De manière cruciale, le jugement a rendu des déclarations importantes sur les droits des apprenants du Limpopo à avoir accès à un assortiment complet de manuels scolaires en début d'année et à l'obligation de l'État envers les apprenants.
Au cours d'une année critique dans laquelle les ordres du tribunal ont été bafoués par l'État, comme dans l'arrêt à l’encontre d’Al Bashir, BEFA et SECTION 27 demandent au DBE de respecter les décisions de la cour et de veiller à ce que les apprenants du Limpopo en particulier, leurs parents et leurs communautés ainsi que d'autres apprenants dans l’ensemble de l’Afrique du Sud aient vraiment une vie meilleure en ce qui concerne tout ce qui avait été envisagé pour la nation par ceux qui se sont battus pour la liberté.
Ce jugement est une justification pour le BEFA et ses membres, qui ont été intimidés après s’être prononcés sur les droits des apprenants, mais ont continué avec conviction. C'est aussi une revendication des nombreux héros méconnus qui ont lutté pour le droit à l'éducation de base au Limpopo à leur grand détriment personnel. Ces individus comprennent Solly Tshitangano qui, en tant que directeur des finances intérimaires au LDoE, a expliqué la corruption dans le département et a attiré l'attention sur la saga des manuels scolaires au Limpopo.

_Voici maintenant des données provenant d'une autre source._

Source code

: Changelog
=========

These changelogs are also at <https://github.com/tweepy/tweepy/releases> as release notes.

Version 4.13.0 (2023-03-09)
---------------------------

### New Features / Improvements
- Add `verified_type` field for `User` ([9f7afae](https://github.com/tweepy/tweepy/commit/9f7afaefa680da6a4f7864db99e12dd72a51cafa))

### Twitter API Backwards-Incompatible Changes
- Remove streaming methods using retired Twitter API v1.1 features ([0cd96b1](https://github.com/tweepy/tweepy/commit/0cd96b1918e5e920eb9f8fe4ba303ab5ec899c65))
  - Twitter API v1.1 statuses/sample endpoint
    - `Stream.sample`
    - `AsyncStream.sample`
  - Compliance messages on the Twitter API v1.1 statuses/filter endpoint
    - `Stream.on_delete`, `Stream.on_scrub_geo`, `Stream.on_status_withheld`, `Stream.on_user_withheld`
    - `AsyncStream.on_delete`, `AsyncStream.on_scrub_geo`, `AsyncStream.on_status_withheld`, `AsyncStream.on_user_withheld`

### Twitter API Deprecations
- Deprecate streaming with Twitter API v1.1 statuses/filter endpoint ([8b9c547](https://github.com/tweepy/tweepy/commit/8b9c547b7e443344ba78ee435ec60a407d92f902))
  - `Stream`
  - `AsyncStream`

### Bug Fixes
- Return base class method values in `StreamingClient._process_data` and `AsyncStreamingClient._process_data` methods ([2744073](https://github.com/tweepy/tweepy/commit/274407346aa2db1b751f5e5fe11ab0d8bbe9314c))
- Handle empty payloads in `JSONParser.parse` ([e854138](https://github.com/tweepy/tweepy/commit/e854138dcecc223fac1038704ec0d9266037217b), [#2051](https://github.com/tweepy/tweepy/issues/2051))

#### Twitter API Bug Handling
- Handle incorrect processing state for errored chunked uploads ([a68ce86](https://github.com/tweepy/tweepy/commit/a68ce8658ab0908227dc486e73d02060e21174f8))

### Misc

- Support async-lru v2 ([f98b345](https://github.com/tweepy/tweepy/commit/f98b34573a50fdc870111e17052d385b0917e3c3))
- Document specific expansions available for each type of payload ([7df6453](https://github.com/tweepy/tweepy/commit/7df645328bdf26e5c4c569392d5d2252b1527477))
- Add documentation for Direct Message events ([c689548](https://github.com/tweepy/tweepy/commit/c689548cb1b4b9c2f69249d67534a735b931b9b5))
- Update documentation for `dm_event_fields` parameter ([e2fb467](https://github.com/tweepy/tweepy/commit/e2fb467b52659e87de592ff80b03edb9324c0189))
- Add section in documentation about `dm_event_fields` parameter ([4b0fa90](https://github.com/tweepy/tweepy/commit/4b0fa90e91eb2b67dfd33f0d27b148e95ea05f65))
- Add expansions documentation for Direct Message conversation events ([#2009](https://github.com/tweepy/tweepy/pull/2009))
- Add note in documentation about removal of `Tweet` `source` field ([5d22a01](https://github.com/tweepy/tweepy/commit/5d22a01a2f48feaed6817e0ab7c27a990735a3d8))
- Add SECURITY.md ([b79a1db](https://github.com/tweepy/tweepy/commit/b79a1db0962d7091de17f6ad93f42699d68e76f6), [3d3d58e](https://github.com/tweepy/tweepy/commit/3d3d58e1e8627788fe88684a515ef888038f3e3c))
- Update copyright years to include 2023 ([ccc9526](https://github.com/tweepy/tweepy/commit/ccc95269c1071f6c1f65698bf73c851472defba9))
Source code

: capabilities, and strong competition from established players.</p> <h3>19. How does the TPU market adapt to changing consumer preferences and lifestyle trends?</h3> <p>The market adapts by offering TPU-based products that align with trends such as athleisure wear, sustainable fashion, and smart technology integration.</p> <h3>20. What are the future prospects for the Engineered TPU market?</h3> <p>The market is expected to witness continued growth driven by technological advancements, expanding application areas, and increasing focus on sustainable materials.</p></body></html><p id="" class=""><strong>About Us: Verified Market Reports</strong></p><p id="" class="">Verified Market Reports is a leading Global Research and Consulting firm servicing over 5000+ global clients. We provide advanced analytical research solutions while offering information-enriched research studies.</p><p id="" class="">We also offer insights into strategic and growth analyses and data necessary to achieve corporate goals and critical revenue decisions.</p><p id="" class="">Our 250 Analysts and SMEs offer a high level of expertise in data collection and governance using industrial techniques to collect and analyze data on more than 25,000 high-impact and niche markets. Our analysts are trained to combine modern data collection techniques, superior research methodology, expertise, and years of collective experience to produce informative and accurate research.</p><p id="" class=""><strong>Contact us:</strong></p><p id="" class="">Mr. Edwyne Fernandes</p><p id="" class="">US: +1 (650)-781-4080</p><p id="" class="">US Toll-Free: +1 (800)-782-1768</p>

BEFA et SECTION27 estiment que la saga des manuels du Limpopo est inutile et que les poursuites judiciaires qui ont résulté de la récalcitrance de l'État sont des dépenses injustifiées et inutiles. Dans tout cela, une génération d’élèves noirs défavorisés du Limpopo sont encore sans leur assortiment complet de manuels scolaires et continuent d'être condamnés à la pauvreté intellectuelle et matérielle, ce qui ne diffère pas de la génération de leurs parents.